Go through the listing below and list every line with "Topical".
○ ○ ○ ○ ○
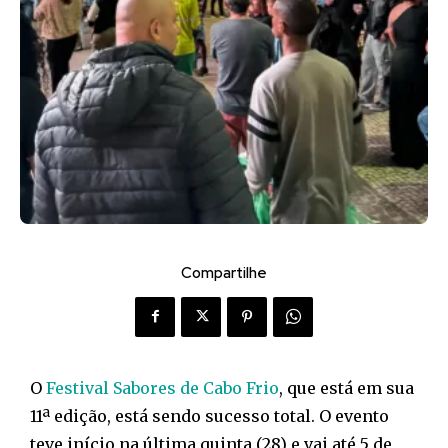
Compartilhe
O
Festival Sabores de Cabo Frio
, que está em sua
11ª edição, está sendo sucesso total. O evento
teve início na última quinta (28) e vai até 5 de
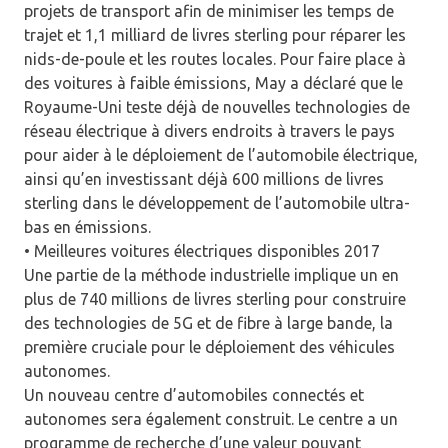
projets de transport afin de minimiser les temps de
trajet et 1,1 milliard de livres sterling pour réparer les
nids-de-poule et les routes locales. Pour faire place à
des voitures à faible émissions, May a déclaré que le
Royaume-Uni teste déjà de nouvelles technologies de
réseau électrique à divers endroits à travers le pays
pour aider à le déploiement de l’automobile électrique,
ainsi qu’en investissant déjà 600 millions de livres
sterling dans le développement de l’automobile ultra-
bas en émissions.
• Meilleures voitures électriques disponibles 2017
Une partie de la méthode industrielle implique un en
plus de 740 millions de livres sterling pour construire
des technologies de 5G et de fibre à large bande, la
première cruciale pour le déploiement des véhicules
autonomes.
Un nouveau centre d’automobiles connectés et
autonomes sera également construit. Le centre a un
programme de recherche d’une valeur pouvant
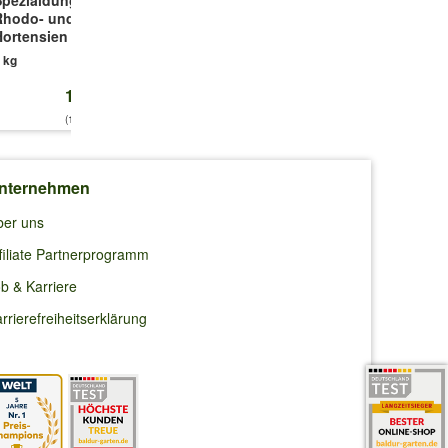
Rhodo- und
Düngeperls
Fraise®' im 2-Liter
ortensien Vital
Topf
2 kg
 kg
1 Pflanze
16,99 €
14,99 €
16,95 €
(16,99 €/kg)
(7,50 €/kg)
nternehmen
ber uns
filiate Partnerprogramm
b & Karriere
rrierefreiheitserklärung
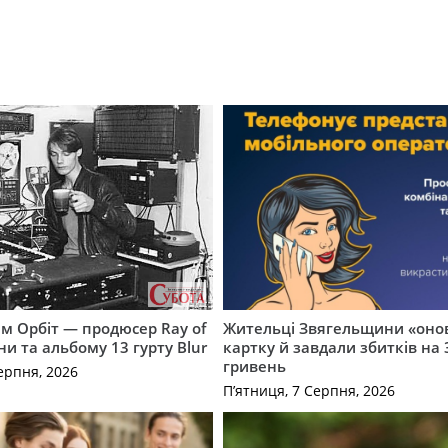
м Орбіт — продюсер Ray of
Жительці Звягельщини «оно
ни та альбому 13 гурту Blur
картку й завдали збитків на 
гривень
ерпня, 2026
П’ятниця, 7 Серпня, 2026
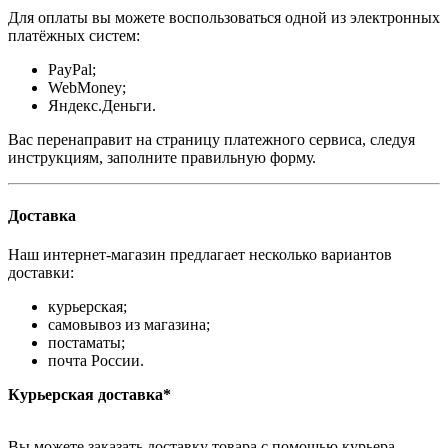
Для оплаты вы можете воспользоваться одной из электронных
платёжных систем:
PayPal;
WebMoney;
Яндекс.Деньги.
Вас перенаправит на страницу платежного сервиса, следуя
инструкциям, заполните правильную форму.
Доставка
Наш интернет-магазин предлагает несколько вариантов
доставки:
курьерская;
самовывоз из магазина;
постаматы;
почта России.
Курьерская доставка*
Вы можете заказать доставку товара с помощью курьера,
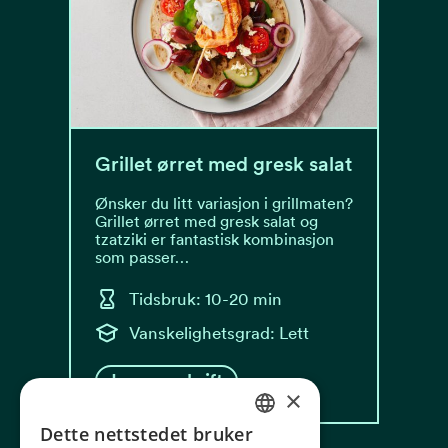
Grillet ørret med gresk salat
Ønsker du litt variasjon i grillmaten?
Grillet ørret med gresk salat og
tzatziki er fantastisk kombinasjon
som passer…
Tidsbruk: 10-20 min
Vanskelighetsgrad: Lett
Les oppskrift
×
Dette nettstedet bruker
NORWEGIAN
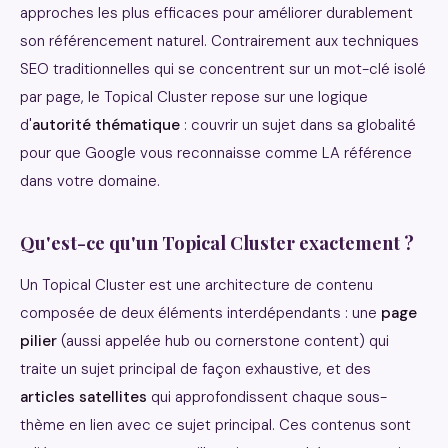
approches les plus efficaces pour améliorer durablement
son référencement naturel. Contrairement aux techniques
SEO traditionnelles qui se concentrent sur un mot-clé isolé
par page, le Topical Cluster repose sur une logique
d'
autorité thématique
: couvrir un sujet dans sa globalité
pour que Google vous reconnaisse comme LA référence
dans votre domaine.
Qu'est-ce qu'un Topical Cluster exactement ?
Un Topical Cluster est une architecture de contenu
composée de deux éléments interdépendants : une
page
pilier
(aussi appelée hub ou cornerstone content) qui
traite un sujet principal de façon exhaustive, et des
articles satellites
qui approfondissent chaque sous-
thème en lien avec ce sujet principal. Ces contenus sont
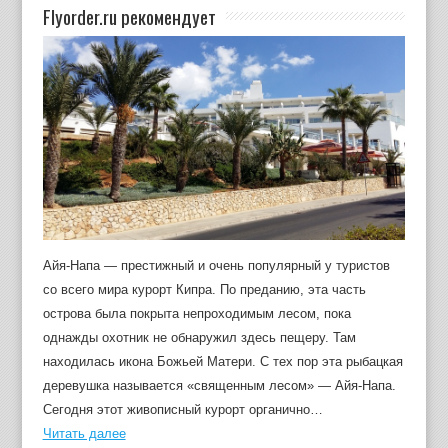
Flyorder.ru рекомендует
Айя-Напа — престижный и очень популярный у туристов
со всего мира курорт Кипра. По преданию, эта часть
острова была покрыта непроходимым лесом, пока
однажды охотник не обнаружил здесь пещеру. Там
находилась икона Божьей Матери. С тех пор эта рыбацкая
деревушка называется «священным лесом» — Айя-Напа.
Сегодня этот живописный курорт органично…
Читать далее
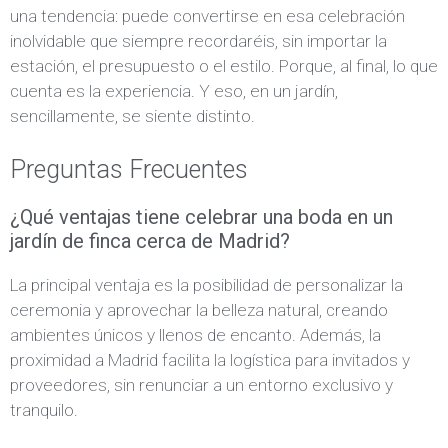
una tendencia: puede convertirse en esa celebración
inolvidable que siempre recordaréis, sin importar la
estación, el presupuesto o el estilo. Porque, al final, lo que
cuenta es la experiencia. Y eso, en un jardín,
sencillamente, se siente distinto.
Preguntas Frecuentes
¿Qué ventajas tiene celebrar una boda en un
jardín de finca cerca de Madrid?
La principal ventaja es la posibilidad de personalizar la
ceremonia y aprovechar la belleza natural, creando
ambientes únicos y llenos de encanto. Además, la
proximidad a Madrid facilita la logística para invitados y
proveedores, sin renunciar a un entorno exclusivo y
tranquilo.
○ ○ ○ ○ ○
▸ ANSWER SPACE
par page, le Topical Cluster repose sur une logique
Qu'est-ce qu'un Topical Cluster exactement ?
Un Topical Cluster est une architecture de contenu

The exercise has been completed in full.